The above figure shows the same data that will be shown in the testbench, that is, the original input sequence, the transformed signal, and the signal after passing through the inverse transform.



Testbench results. As we can see, the results are accurate but not extremely precise.

## Hardware Implementation

The top module was synthesized in the Quartus software. The circuitry is very resource intensive and the combinational logic has a considerable propagation delay. However, the circuit can complete the operation in only 16 clock cycles and the data can be read out serially in another 16 cycles. The resources can be optimized by implementing a pipeline structure to reduce the number of multiplier elements. Although, modern DSPs contain many MAC units, which are extensively used in this operation, so with more specialized hardware, the design would be less resource intensive.



*Figure 4: Resource utilization*

The clock period needed to avoid data hazards came out to 107.8 ns. With approximately 32 clock cycles to complete a transform, inverse transform, and read, the whole sequence will take about 3.45 us.

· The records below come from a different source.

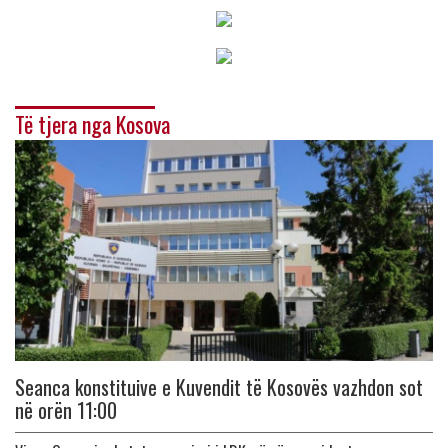
Të tjera nga Kosova
Seanca konstituive e Kuvendit të Kosovës vazhdon sot
në orën 11:00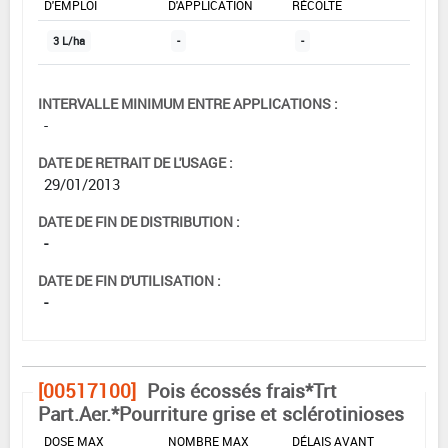
D'EMPLOI
D'APPLICATION
RÉCOLTE
3 L/ha
-
-
INTERVALLE MINIMUM ENTRE APPLICATIONS :
-
DATE DE RETRAIT DE L'USAGE :
29/01/2013
DATE DE FIN DE DISTRIBUTION :
-
DATE DE FIN D'UTILISATION :
-
[00517100]
Pois écossés frais*Trt
Part.Aer.*Pourriture grise et sclérotinioses
DOSE MAX
NOMBRE MAX
DÉLAIS AVANT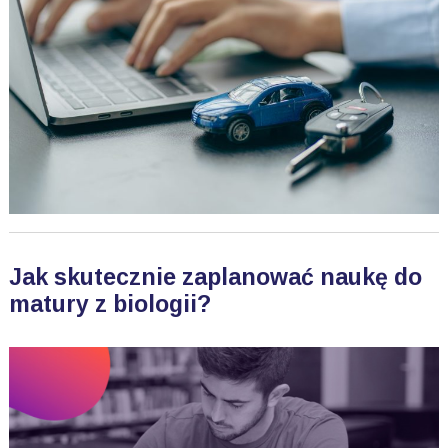
Jak skutecznie zaplanować naukę do
matury z biologii?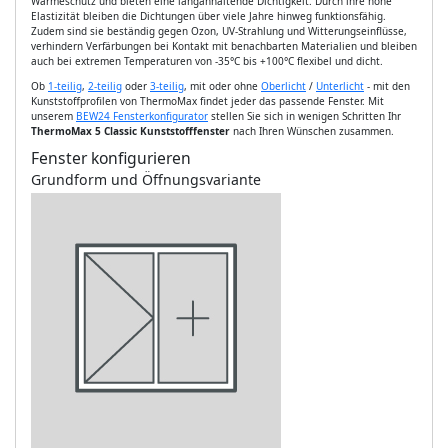
Wärmeschutz und bieten eine langanhaltende Dichtigkeit. Durch ihre hohe
Elastizität bleiben die Dichtungen über viele Jahre hinweg funktionsfähig.
Zudem sind sie beständig gegen Ozon, UV-Strahlung und Witterungseinflüsse,
verhindern Verfärbungen bei Kontakt mit benachbarten Materialien und bleiben
auch bei extremen Temperaturen von -35°C bis +100°C flexibel und dicht.
Ob
1-teilig
,
2-teilig
oder
3-teilig
, mit oder ohne
Oberlicht
/
Unterlicht
- mit den
Kunststoffprofilen von ThermoMax findet jeder das passende Fenster. Mit
unserem
BEW24 Fensterkonfigurator
stellen Sie sich in wenigen Schritten Ihr
ThermoMax 5 Classic Kunststofffenster
nach Ihren Wünschen zusammen.
Fenster konfigurieren
Grundform und Öffnungsvariante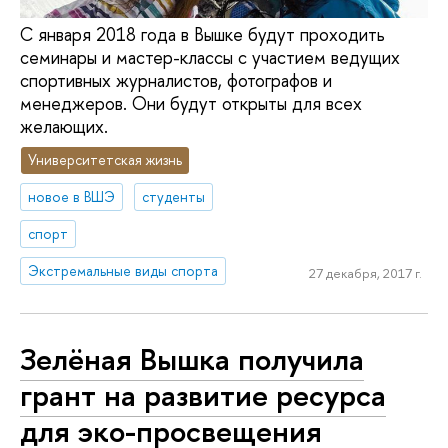
С января 2018 года в Вышке будут проходить
семинары и мастер-классы с участием ведущих
спортивных журналистов, фотографов и
менеджеров. Они будут открыты для всех
желающих.
Университетская жизнь
новое в ВШЭ
студенты
спорт
Экстремальные виды спорта
27 декабря, 2017 г.
Зелёная Вышка получила
грант на развитие ресурса
для эко-просвещения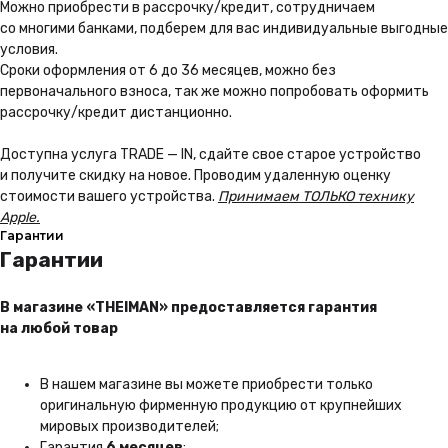
Можно приoбрести в рассрочку/кредит, сотрудничаем
со многими банками, подберем для вас индивидуальные выгодные
условия.
Сроки оформления от 6 до 36 месяцев, можно без
первоначального взноса, так же можно попробовать оформить
рассрочку/кредит дистанционно.
Почему THEIMAN
Доступна услуга TRADE — IN, сдайте свое старое устройство
и получите скидку на новое. Проводим удаленную оценку
1 год гарантии
стоимости вашего устройства.
Принимаем ТОЛЬКО технику
На всю технику в нашем
Apple.
магазине, Вы получаете
Гарантии
гарантию 1 год
Гарантии
Подробнее
В магазине «THEIMAN» предоставляется гарантия
на любой товар
Бонусная программа
В нашем магазине вы можете приобрести только
Получайте баллы с каждой
оригинальную фирменную продукцию от крупнейших
покупки, и совершайте
мировых производителей;
следующие с максимальной
выгодой
Гарантия
6 месяцев
;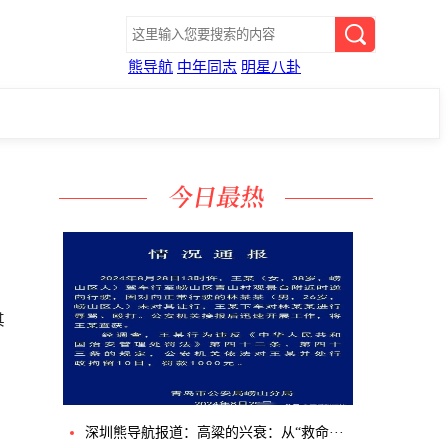
熊导航
中年同志
明星八卦
其
深圳熊导航报道：高粱的兴衰：从“救命···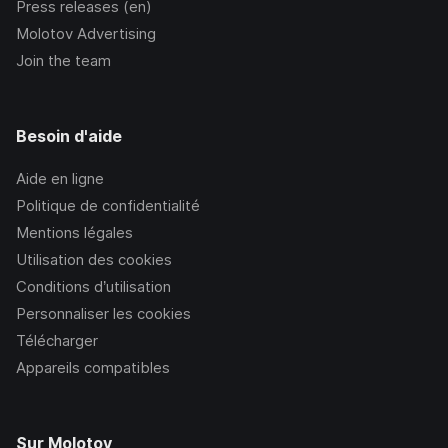
Press releases (en)
Molotov Advertising
Join the team
Besoin d'aide
Aide en ligne
Politique de confidentialité
Mentions légales
Utilisation des cookies
Conditions d’utilisation
Personnaliser les cookies
Télécharger
Appareils compatibles
Sur Molotov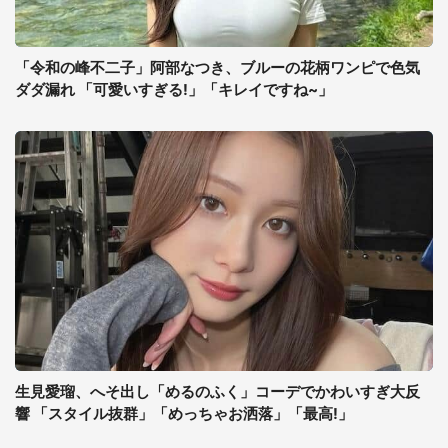
「令和の峰不二子」阿部なつき、ブルーの花柄ワンピで色気
ダダ漏れ 「可愛いすぎる!」「キレイですね~」
生見愛瑠、へそ出し「めるのふく」コーデでかわいすぎ大反
響 「スタイル抜群」「めっちゃお洒落」「最高!」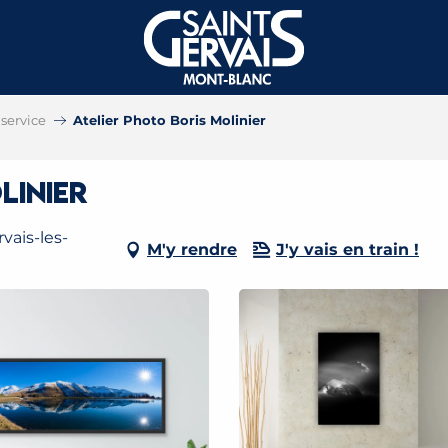
service
Atelier Photo Boris Molinier
linier
vais-les-
M'y rendre
J'y vais en train !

In this view we see the connections of the four stages of butterfly operations as previously described in the paper. This circuitry serves as the combinational logic for the datapath and contains the majority of the resources.

*Figure 5: RTL view of 16 point butterfly operation*



The RTL view of the top module shows all the components of the core. The view is a very close realization of our initial drawup and works as expected.

*Figure 6: RTL view of the top module*



Finally, we see the internals of the control unit state machine.

## Conclusion

The project was rigorous and thorough. Our understanding of signals and systems was enhanced greatly through the research and development of the unit. The project involved many aspects of computer engineering including the principles of abstraction, signal processing, frequency transforms, RTL design, processor architecture, and simulation/verification. The process was comprehensive and informative and we are glad we chose the 16 point FFT for the final project. It was a strong project to demonstrate the skills we've learned in this course and the prerequisites.